[aprssig] Delayed packet issue caused by wx station

Mark Conner mconner at aer.com
Fri Aug 1 08:52:38 EDT 2008


Hi all,

I thought I'd relay a recent experience I had on this issue........

We got word that one of the local digipeaters (a KPC-3) was 'holding' all traffic, then digipeating it every few minutes as a long data burst.  This in turn would cause the other area digipeaters to also retransmit in a long burst.  At first we thought it was just a busy channel, as the propagation in the Central Plains has been better than usual with a strong inversion.  However, once we found the interval was exactly five minutes we dismissed that idea.  We rechecked the settings for something like UIDWAIT being turned on and other grasping at straws with no luck.

Because the co-located Peet weather station had recently been reconnected after a long inactive period, we started to look at that.  When in packet mode, the Peet sends serial data (one line) to the KPC-3 every 5 minutes.  This was hooked to the KPC-3 second serial port.  Turning off the weather station resulted in normal digipeater function immediately, so we left it that way as having the digipeater back to normal was the most critical.

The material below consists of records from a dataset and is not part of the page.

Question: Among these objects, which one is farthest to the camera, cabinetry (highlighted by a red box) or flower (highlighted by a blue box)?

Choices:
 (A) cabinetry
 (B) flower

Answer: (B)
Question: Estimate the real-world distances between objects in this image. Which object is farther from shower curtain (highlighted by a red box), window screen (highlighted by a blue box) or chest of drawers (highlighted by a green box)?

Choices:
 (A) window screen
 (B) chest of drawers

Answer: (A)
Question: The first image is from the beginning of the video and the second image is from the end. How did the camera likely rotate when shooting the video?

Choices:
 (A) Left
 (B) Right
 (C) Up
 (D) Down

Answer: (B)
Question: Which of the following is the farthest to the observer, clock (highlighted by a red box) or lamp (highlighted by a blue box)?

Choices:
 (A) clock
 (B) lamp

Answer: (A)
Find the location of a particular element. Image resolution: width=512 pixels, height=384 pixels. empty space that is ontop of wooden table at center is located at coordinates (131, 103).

After getting home I looked some more at the KPC-3 manual.  The second serial port input on the KPC-3 DB9 connector is an XCD ('external carrier detect') pin when not in use as a second serial port (turned on by GPSPORT command).  I think the GPSPORT command was not set, or this particular KPC-3 is prior to 8.3.  Our next trip will confirm both these issues.  If the input pin is not acting as a second serial port, connecting the weather station to it probably caused the pin to tell the KPC-3 it had an external carrier detected and to hold transmission.  When the Peet hit the 5-minute timer and send the packet, the pin went to 'no carrier' during the weather data transmission and the KPC-3 released its held traffic.  

This is a somewhat improbable set of circumstances leading to this situation, but perhaps our experience will help someone else in the future with diagnosing a similar problem on their network.